Внезапно юноша почувствовал себя и впрямь виноватым. Зачем он так торопливо женился? Что хотел доказать себе? А может, кузену Вовке? Вот, мол, тебе. Я сказал, что женюсь, и женился, а тебе кукиш! Как-то глупо всё. По-детски. Вот и мать ревет целый день, и Ольга Леонардовна бесится. А ведь эта новость очень скоро долетит до Ялты, и неизвестно, как к этому еще отнесется его родная и любимая тетя Маша. О господи! Заварил он кашу. От всех наслушался оскорблений, нравоучений, а сколько их еще впереди будет! В общем, после венчания вместо радостного день получился какой-то страшный, нервный и почти траурный.
– А кушать-то сегодня будет хоть кто-нибудь? – спросила Маня. – Мать с утра готовила вам праздничный стол. Пироги пекла, рыбу фаршировала…

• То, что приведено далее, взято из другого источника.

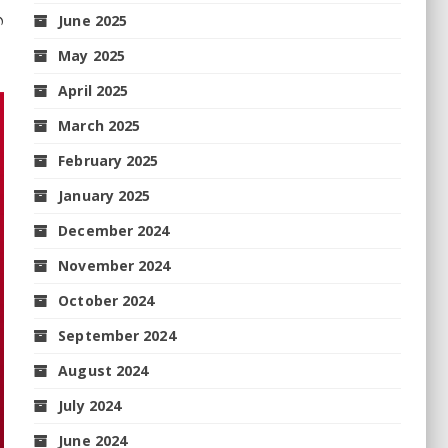
ଵ
June 2025
May 2025
April 2025
March 2025
February 2025
January 2025
December 2024
November 2024
October 2024
September 2024
August 2024
July 2024
June 2024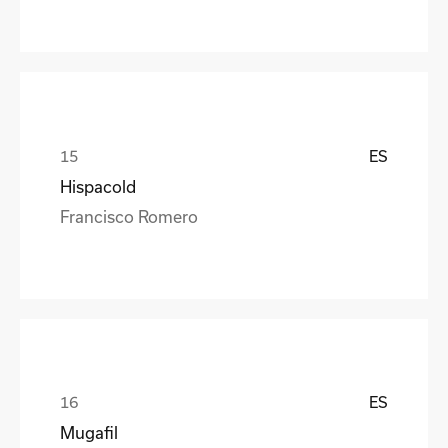
ES
Hispacold
Francisco Romero
ES
Mugafil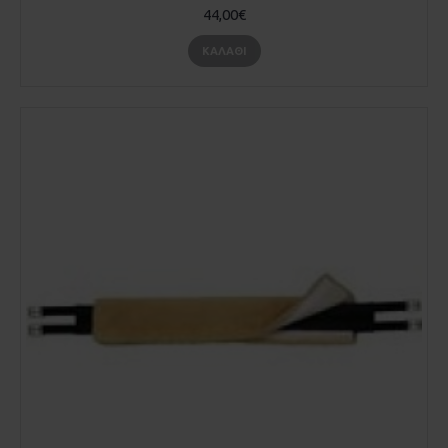
44,00€
ΚΑΛΆΘΙ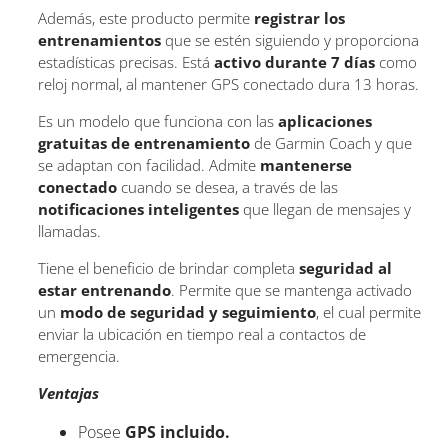
Además, este producto permite
registrar los
entrenamientos
que se estén siguiendo y proporciona
estadísticas precisas. Está
activo durante 7 días
como
reloj normal, al mantener GPS conectado dura 13 horas.
Es un modelo que funciona con las
aplicaciones
gratuitas de entrenamiento
de Garmin Coach y que
se adaptan con facilidad. Admite
mantenerse
conectado
cuando se desea, a través de las
notificaciones inteligentes
que llegan de mensajes y
llamadas.
Tiene el beneficio de brindar completa
seguridad al
estar entrenando
. Permite que se mantenga activado
un
modo de seguridad y seguimiento
, el cual permite
enviar la ubicación en tiempo real a contactos de
emergencia.
Ventajas
Posee
GPS incluido.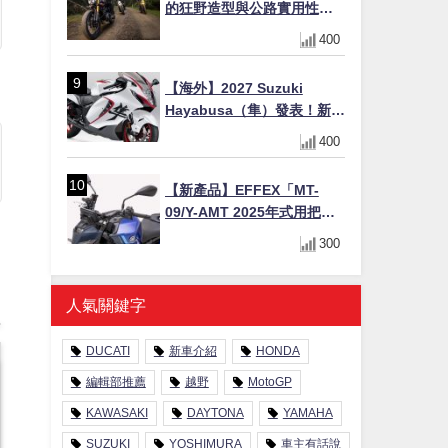
的狂野造型與公路實用性的
完美結合
400
【海外】2027 Suzuki
Hayabusa（隼）發表！新增
Special Edition 特仕版，全
400
新珍珠白塗裝與專屬配備登
場
【新產品】EFFEX「MT-
09/Y-AMT 2025年式用把手
Easy Fit Bar Plus」！高
300
7mm後移16mm直上×三色×
免換線組
人氣關鍵字
DUCATI
新車介紹
HONDA
編輯部推薦
越野
MotoGP
KAWASAKI
DAYTONA
YAMAHA
SUZUKI
YOSHIMURA
車主有話說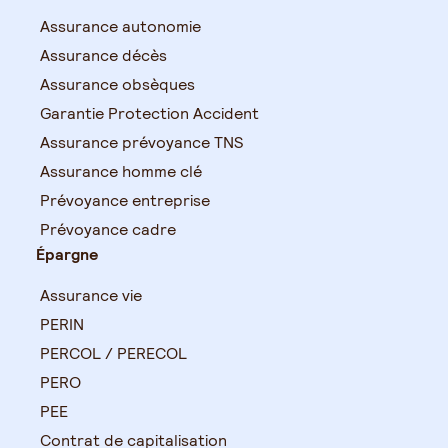
Assurance autonomie
Assurance décès
Assurance obsèques
Garantie Protection Accident
Assurance prévoyance TNS
Assurance homme clé
Prévoyance entreprise
Prévoyance cadre
Épargne
Assurance vie
PERIN
PERCOL / PERECOL
PERO
PEE
Contrat de capitalisation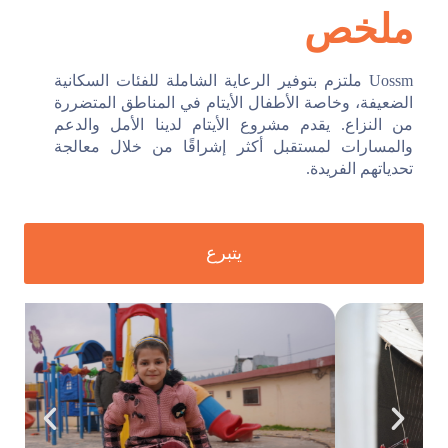
ملخص
تواصل معنا
Uossm ملتزم بتوفير الرعاية الشاملة للفئات السكانية
الضعيفة، وخاصة الأطفال الأيتام في المناطق المتضررة
من النزاع. يقدم مشروع الأيتام لدينا الأمل والدعم
والمسارات لمستقبل أكثر إشراقًا من خلال معالجة
تحدياتهم الفريدة.
يتبرع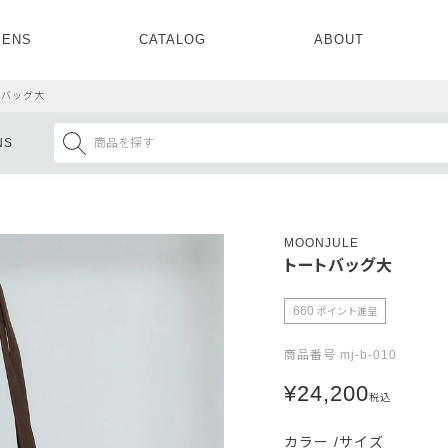
ENS
CATALOG
ABOUT
CONCEPT
NEWS
COMPANY
RECRUIT
トバッグ大
MENS ALL
WOMENS ALL
NS
TOPS
TOPS
OUTER
OUTER
SETUP
ONE PIECE
SETUP
SHOES
MOONJULE
トートバッグ大
660
ポイント進呈
商品番号
mj-b-010
¥
24,200
税込
カラー
サイズ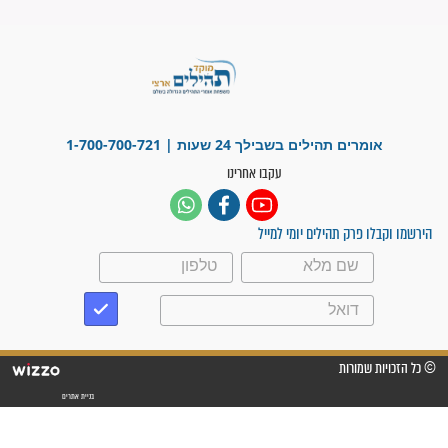
"משהו בתוכי ידע שההריון הזה
זקוק לתפילות": סיפור ישועה
מדהים בזכות התפילות מדי יום
"אשמח שתודיעו למתפללים
עלינו שהקב"ה שמע לתפילות
וחתמתי על חוזה עבודה אחרי
שנתיים של חיפוש!"
"לא להתייאש חס ושלום, גם
אם הזיווג עוד לא מגיע"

– Рыбу? – воскликнул Михаил.
Значит, мать все-таки приготовила в этот важный для него день столь любимое им блюдо, несмотря на свою обиду. Ах, мама-мама! Значит, хотела все-таки сделать ему приятное!
– Оля! Ты ела когда-нибудь фаршированную рыбу? – спросил Миша.

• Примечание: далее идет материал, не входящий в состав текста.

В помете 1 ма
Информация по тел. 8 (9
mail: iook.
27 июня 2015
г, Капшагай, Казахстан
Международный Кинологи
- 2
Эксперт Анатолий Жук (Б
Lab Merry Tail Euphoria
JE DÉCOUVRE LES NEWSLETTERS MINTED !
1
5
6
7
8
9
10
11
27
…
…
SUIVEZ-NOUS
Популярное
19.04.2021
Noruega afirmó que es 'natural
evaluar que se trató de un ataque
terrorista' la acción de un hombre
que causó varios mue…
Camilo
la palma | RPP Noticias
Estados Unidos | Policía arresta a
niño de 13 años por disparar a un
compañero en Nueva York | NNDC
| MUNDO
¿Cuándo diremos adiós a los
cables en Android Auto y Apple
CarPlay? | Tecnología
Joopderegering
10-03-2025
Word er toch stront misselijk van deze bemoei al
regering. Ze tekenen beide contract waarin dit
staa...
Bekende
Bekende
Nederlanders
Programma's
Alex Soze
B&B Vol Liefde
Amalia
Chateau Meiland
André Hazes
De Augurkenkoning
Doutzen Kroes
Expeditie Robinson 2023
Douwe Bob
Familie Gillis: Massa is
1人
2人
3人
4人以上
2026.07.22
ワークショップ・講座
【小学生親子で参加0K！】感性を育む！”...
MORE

– Нет, – ответила молодая жена, почувствовав во рту слюноотделение. Ведь она сегодня вообще еще ничего не ела!
– Маня, подавай! А я маму позову, – сказал Михаил.
Войдя в комнату к Наталье, он нежно обнял ее.
– Я ведь понимаю. Всё понимаю. Тебе сейчас тяжело. Но все пройдет. Ты к ней привыкнешь. Она хорошая. Вот увидишь. Я тебя очень люблю!
Пока сели за стол, пробило уже восемь вечера. Оля ела с большим удовольствием, хотя и ловила на себе недовольный и тяжелый взгляд Натальи Александровны. Никто не кричал молодым «Горько!», никто не произносил речей. Миша пил водку, Наталья – коньяк, Маня прикладывалась к бутылке самогона, Оле налили вина. Около девяти Миша поднялся. Сделал несколько шагов в сторону своей двери и обернулся.
– Хочу отдохнуть. День выдался уж очень тяжелый, – сказал он. – Только разве что сам Станиславский не приезжал мне выговор делать.
Его слегка покачивало. Было заметно, что он пьян.
– Ты, Оля, как? Не пора ли нам с тобой, так сказать, закрепить наш брачный союз?
Оля сконфузилась. Разве о таком говорят вслух? Она выросла совсем в другой атмосфере отношений. Но тем не менее, отставив тарелку, она покорно поднялась и пошла вслед за мужем. То, что произошло потом, никакого томления и блаженства у нее не вызвало. Даже наоборот. Михаил был пьян и, возможно, оттого груб, настойчив и неприятен. Никакого поцелуя, от которого бы пол уплывал под ногами, ни единой ласки. Все произошло больно и быстро. Муж захрапел, завалившись на бок, а она, прижавшись к стене на его узкой кровати, тихо заплакала. Многое ей сейчас вспомнилось. И те неприятные поцелуи садовника, когда она была совсем маленькая, и сладостные поцелуи Миши, которые так ее волновали… Нет, видно, что-то все-таки должно быть по-другому. Вот завтра он будет трезвым, и тогда… Тогда он вновь будет нежным и ласковым. Тогда… Усталость этого нервного дня и выпитое вино взяли свое, и Оля даже не заметила, как провалилась в сон. Разбудил ее резкий и непрерывный звонок в дверь, затем она услышала шаркающие шаги, и в комнату просунулась голова няньки.